#### [PROMPT]
Convert the data into a Markdown table with the columns "Row" and "Entry", starting at the line that contains "Which series contains the lowest Y value?" and running through the end of the data. Omit blank lines and leave the pictures out.

[Extracted data entries]

++++++

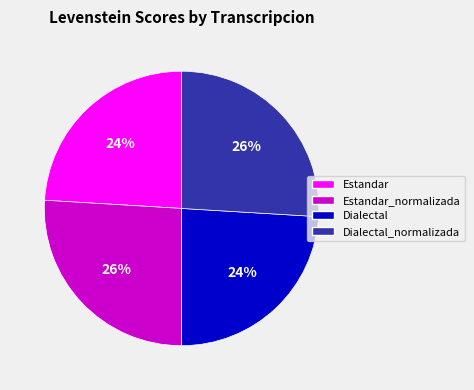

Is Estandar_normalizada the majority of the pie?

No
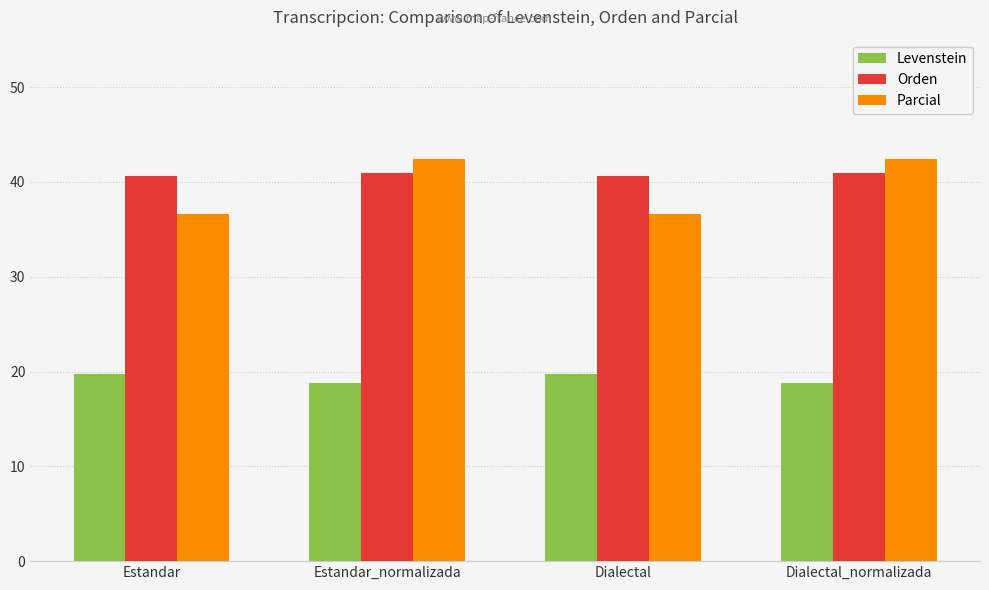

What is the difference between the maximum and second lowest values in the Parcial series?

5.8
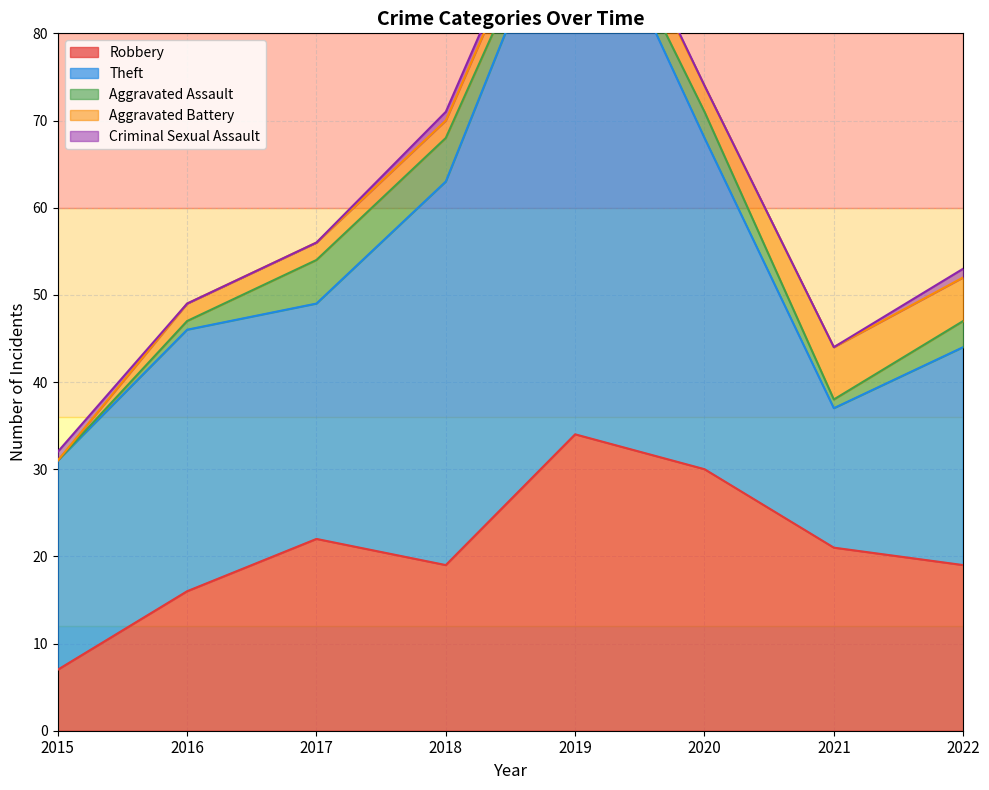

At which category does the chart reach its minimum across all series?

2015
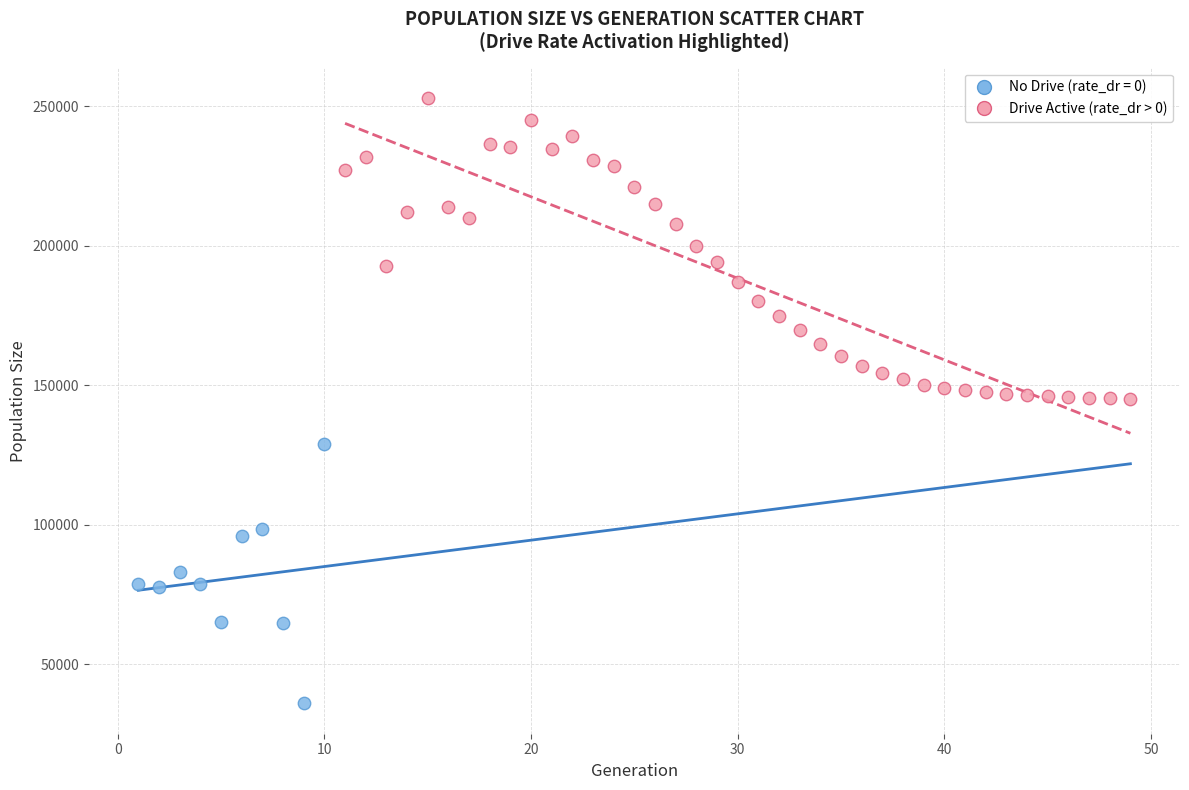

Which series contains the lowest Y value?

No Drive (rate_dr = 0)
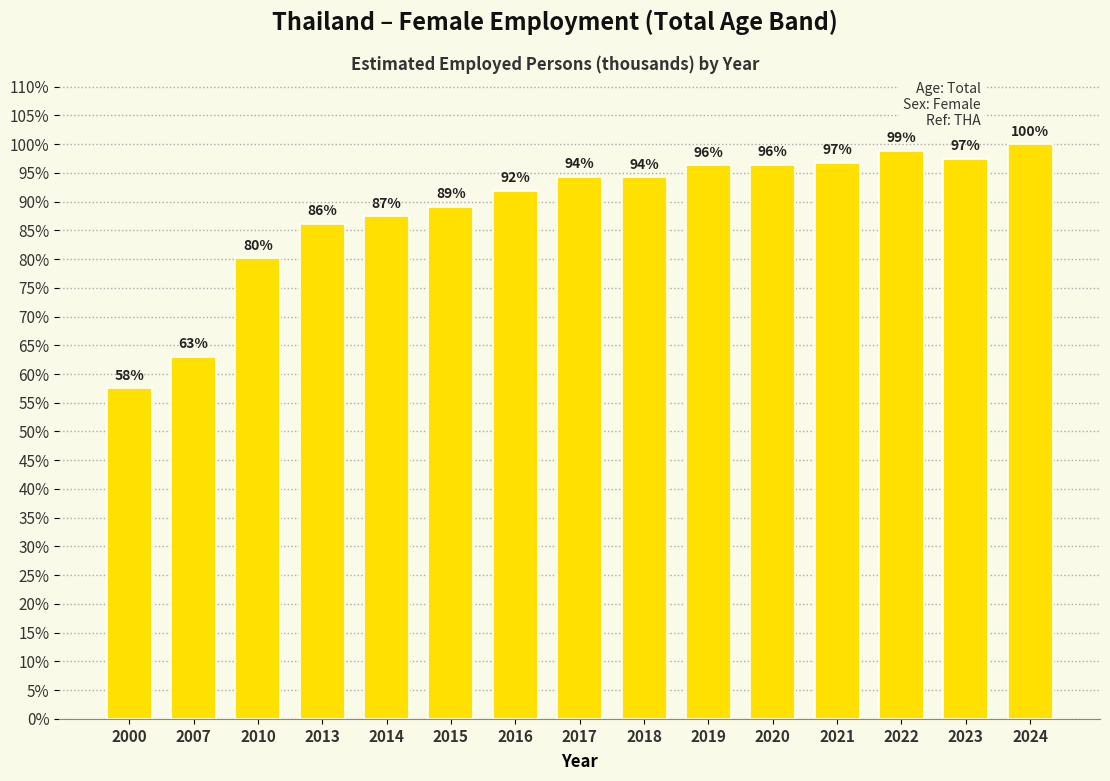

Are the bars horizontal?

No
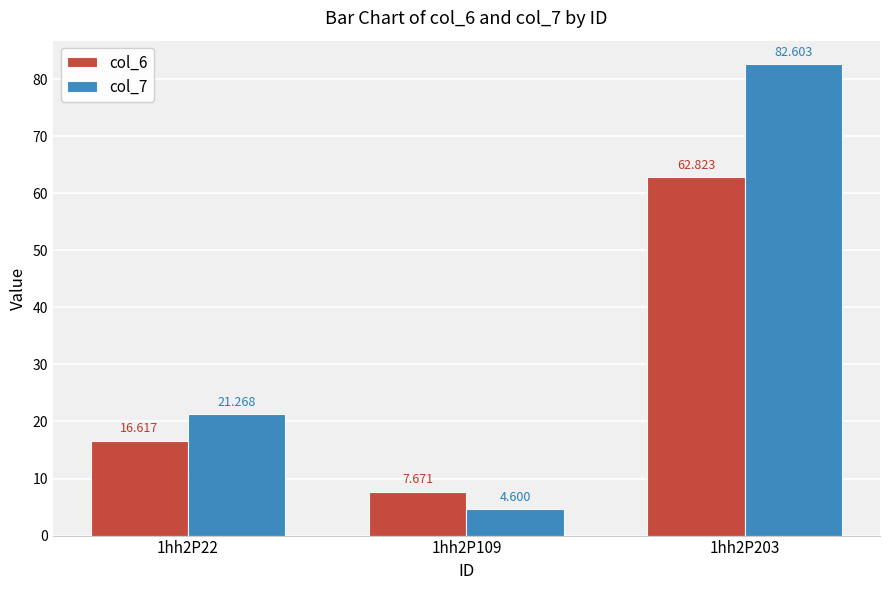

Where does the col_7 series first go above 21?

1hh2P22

++++++

#### [SOLUTION TO THIS TASK]
| Row | Entry |
|---|---|
| 1 | Which series contains the lowest Y value? |
| 2 | No Drive (rate_dr = 0) |
| 3 | Are the bars horizontal? |
| 4 | No |
| 5 | Where does the col_7 series first go above 21? |
| 6 | 1hh2P22 |